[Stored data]
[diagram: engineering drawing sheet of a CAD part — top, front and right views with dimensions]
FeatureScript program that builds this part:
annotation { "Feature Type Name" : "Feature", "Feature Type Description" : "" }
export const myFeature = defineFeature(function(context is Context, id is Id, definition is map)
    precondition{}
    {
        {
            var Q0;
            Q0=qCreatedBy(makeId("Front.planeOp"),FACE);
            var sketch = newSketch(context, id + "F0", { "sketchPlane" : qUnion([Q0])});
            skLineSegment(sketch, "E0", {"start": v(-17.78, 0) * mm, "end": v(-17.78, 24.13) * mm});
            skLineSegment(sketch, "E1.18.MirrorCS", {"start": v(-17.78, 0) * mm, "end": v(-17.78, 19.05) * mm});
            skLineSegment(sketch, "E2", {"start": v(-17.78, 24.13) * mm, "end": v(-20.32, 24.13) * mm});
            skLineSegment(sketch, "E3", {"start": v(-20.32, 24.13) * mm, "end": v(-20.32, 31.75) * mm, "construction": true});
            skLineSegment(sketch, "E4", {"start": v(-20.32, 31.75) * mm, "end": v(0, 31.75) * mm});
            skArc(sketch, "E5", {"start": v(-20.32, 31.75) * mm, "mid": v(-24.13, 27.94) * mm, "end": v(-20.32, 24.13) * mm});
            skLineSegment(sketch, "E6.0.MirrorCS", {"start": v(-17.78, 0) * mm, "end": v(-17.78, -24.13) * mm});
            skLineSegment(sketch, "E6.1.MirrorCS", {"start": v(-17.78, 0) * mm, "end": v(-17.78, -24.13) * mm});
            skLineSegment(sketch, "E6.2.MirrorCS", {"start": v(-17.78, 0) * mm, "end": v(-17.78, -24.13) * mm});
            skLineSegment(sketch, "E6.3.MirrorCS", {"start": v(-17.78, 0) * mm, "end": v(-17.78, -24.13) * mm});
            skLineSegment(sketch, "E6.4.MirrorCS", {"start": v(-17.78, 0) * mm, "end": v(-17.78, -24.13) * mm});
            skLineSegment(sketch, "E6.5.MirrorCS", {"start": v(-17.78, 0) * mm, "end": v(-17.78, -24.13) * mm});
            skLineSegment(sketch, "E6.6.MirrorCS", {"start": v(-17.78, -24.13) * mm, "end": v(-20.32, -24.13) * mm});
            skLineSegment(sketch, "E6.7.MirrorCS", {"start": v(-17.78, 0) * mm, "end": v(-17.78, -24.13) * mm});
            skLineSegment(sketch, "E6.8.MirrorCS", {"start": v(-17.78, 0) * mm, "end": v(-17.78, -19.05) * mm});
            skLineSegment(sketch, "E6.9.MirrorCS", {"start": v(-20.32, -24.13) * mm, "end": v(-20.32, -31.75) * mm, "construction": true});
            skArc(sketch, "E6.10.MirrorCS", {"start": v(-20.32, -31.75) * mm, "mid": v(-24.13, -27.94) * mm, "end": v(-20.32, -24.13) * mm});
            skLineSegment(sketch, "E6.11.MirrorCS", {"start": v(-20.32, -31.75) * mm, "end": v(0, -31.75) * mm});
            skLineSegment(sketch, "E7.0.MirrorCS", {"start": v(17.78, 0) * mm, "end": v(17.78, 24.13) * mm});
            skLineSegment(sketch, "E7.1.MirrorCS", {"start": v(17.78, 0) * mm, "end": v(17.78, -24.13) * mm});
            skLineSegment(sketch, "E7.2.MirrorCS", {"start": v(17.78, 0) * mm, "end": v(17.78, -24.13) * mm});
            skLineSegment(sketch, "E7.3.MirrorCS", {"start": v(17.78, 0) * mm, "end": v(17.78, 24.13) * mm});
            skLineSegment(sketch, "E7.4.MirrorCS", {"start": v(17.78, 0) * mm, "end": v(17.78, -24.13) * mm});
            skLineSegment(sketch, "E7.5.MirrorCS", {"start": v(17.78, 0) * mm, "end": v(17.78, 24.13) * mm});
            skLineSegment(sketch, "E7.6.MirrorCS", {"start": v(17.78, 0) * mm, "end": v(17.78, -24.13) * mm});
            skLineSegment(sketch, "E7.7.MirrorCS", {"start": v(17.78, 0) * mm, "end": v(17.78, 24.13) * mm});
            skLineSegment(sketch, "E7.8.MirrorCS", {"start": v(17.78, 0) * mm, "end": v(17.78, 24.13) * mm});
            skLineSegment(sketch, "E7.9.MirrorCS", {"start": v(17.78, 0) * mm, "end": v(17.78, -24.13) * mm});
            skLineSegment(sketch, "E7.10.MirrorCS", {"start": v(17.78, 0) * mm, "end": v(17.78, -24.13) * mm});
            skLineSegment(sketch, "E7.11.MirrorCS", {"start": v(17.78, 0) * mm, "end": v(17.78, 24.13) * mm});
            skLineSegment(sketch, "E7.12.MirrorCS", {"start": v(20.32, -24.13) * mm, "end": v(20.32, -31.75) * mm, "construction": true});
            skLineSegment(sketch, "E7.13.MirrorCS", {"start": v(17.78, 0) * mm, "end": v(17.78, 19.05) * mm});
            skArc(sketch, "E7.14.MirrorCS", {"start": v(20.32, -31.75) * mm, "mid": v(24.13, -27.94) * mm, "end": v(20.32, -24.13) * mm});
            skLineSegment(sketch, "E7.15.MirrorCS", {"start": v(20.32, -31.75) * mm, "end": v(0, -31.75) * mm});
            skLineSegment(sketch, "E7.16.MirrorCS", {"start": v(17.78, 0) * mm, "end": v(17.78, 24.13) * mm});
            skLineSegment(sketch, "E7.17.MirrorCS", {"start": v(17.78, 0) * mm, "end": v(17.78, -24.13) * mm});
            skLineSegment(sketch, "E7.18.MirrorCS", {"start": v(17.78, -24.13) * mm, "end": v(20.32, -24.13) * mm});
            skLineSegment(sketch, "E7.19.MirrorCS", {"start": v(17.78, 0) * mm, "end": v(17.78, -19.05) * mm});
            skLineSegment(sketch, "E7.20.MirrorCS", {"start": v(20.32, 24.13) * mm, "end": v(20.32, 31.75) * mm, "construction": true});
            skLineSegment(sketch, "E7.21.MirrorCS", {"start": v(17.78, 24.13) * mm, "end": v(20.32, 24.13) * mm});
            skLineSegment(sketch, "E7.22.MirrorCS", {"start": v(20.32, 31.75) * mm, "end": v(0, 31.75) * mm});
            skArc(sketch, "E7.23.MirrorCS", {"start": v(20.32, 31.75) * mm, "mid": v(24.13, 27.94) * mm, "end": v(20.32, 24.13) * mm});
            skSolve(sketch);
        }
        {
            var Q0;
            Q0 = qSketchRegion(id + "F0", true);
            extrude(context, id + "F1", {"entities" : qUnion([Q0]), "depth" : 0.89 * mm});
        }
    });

What is required: Rewrite the lines of every item above with "myFeature" renamed to "partFeature", and leave everything else unchanged.

Exercise solution:
[diagram: engineering drawing sheet of a CAD part — top, front and right views with dimensions]
FeatureScript program that builds this part:
annotation { "Feature Type Name" : "Feature", "Feature Type Description" : "" }
export const partFeature = defineFeature(function(context is Context, id is Id, definition is map)
    precondition{}
    {
        {
            var Q0;
            Q0=qCreatedBy(makeId("Front.planeOp"),FACE);
            var sketch = newSketch(context, id + "F0", { "sketchPlane" : qUnion([Q0])});
            skLineSegment(sketch, "E0", {"start": v(-17.78, 0) * mm, "end": v(-17.78, 24.13) * mm});
            skLineSegment(sketch, "E1.18.MirrorCS", {"start": v(-17.78, 0) * mm, "end": v(-17.78, 19.05) * mm});
            skLineSegment(sketch, "E2", {"start": v(-17.78, 24.13) * mm, "end": v(-20.32, 24.13) * mm});
            skLineSegment(sketch, "E3", {"start": v(-20.32, 24.13) * mm, "end": v(-20.32, 31.75) * mm, "construction": true});
            skLineSegment(sketch, "E4", {"start": v(-20.32, 31.75) * mm, "end": v(0, 31.75) * mm});
            skArc(sketch, "E5", {"start": v(-20.32, 31.75) * mm, "mid": v(-24.13, 27.94) * mm, "end": v(-20.32, 24.13) * mm});
            skLineSegment(sketch, "E6.0.MirrorCS", {"start": v(-17.78, 0) * mm, "end": v(-17.78, -24.13) * mm});
            skLineSegment(sketch, "E6.1.MirrorCS", {"start": v(-17.78, 0) * mm, "end": v(-17.78, -24.13) * mm});
            skLineSegment(sketch, "E6.2.MirrorCS", {"start": v(-17.78, 0) * mm, "end": v(-17.78, -24.13) * mm});
            skLineSegment(sketch, "E6.3.MirrorCS", {"start": v(-17.78, 0) * mm, "end": v(-17.78, -24.13) * mm});
            skLineSegment(sketch, "E6.4.MirrorCS", {"start": v(-17.78, 0) * mm, "end": v(-17.78, -24.13) * mm});
            skLineSegment(sketch, "E6.5.MirrorCS", {"start": v(-17.78, 0) * mm, "end": v(-17.78, -24.13) * mm});
            skLineSegment(sketch, "E6.6.MirrorCS", {"start": v(-17.78, -24.13) * mm, "end": v(-20.32, -24.13) * mm});
            skLineSegment(sketch, "E6.7.MirrorCS", {"start": v(-17.78, 0) * mm, "end": v(-17.78, -24.13) * mm});
            skLineSegment(sketch, "E6.8.MirrorCS", {"start": v(-17.78, 0) * mm, "end": v(-17.78, -19.05) * mm});
            skLineSegment(sketch, "E6.9.MirrorCS", {"start": v(-20.32, -24.13) * mm, "end": v(-20.32, -31.75) * mm, "construction": true});
            skArc(sketch, "E6.10.MirrorCS", {"start": v(-20.32, -31.75) * mm, "mid": v(-24.13, -27.94) * mm, "end": v(-20.32, -24.13) * mm});
            skLineSegment(sketch, "E6.11.MirrorCS", {"start": v(-20.32, -31.75) * mm, "end": v(0, -31.75) * mm});
            skLineSegment(sketch, "E7.0.MirrorCS", {"start": v(17.78, 0) * mm, "end": v(17.78, 24.13) * mm});
            skLineSegment(sketch, "E7.1.MirrorCS", {"start": v(17.78, 0) * mm, "end": v(17.78, -24.13) * mm});
            skLineSegment(sketch, "E7.2.MirrorCS", {"start": v(17.78, 0) * mm, "end": v(17.78, -24.13) * mm});
            skLineSegment(sketch, "E7.3.MirrorCS", {"start": v(17.78, 0) * mm, "end": v(17.78, 24.13) * mm});
            skLineSegment(sketch, "E7.4.MirrorCS", {"start": v(17.78, 0) * mm, "end": v(17.78, -24.13) * mm});
            skLineSegment(sketch, "E7.5.MirrorCS", {"start": v(17.78, 0) * mm, "end": v(17.78, 24.13) * mm});
            skLineSegment(sketch, "E7.6.MirrorCS", {"start": v(17.78, 0) * mm, "end": v(17.78, -24.13) * mm});
            skLineSegment(sketch, "E7.7.MirrorCS", {"start": v(17.78, 0) * mm, "end": v(17.78, 24.13) * mm});
            skLineSegment(sketch, "E7.8.MirrorCS", {"start": v(17.78, 0) * mm, "end": v(17.78, 24.13) * mm});
            skLineSegment(sketch, "E7.9.MirrorCS", {"start": v(17.78, 0) * mm, "end": v(17.78, -24.13) * mm});
            skLineSegment(sketch, "E7.10.MirrorCS", {"start": v(17.78, 0) * mm, "end": v(17.78, -24.13) * mm});
            skLineSegment(sketch, "E7.11.MirrorCS", {"start": v(17.78, 0) * mm, "end": v(17.78, 24.13) * mm});
            skLineSegment(sketch, "E7.12.MirrorCS", {"start": v(20.32, -24.13) * mm, "end": v(20.32, -31.75) * mm, "construction": true});
            skLineSegment(sketch, "E7.13.MirrorCS", {"start": v(17.78, 0) * mm, "end": v(17.78, 19.05) * mm});
            skArc(sketch, "E7.14.MirrorCS", {"start": v(20.32, -31.75) * mm, "mid": v(24.13, -27.94) * mm, "end": v(20.32, -24.13) * mm});
            skLineSegment(sketch, "E7.15.MirrorCS", {"start": v(20.32, -31.75) * mm, "end": v(0, -31.75) * mm});
            skLineSegment(sketch, "E7.16.MirrorCS", {"start": v(17.78, 0) * mm, "end": v(17.78, 24.13) * mm});
            skLineSegment(sketch, "E7.17.MirrorCS", {"start": v(17.78, 0) * mm, "end": v(17.78, -24.13) * mm});
            skLineSegment(sketch, "E7.18.MirrorCS", {"start": v(17.78, -24.13) * mm, "end": v(20.32, -24.13) * mm});
            skLineSegment(sketch, "E7.19.MirrorCS", {"start": v(17.78, 0) * mm, "end": v(17.78, -19.05) * mm});
            skLineSegment(sketch, "E7.20.MirrorCS", {"start": v(20.32, 24.13) * mm, "end": v(20.32, 31.75) * mm, "construction": true});
            skLineSegment(sketch, "E7.21.MirrorCS", {"start": v(17.78, 24.13) * mm, "end": v(20.32, 24.13) * mm});
            skLineSegment(sketch, "E7.22.MirrorCS", {"start": v(20.32, 31.75) * mm, "end": v(0, 31.75) * mm});
            skArc(sketch, "E7.23.MirrorCS", {"start": v(20.32, 31.75) * mm, "mid": v(24.13, 27.94) * mm, "end": v(20.32, 24.13) * mm});
            skSolve(sketch);
        }
        {
            var Q0;
            Q0 = qSketchRegion(id + "F0", true);
            extrude(context, id + "F1", {"entities" : qUnion([Q0]), "depth" : 0.89 * mm});
        }
    });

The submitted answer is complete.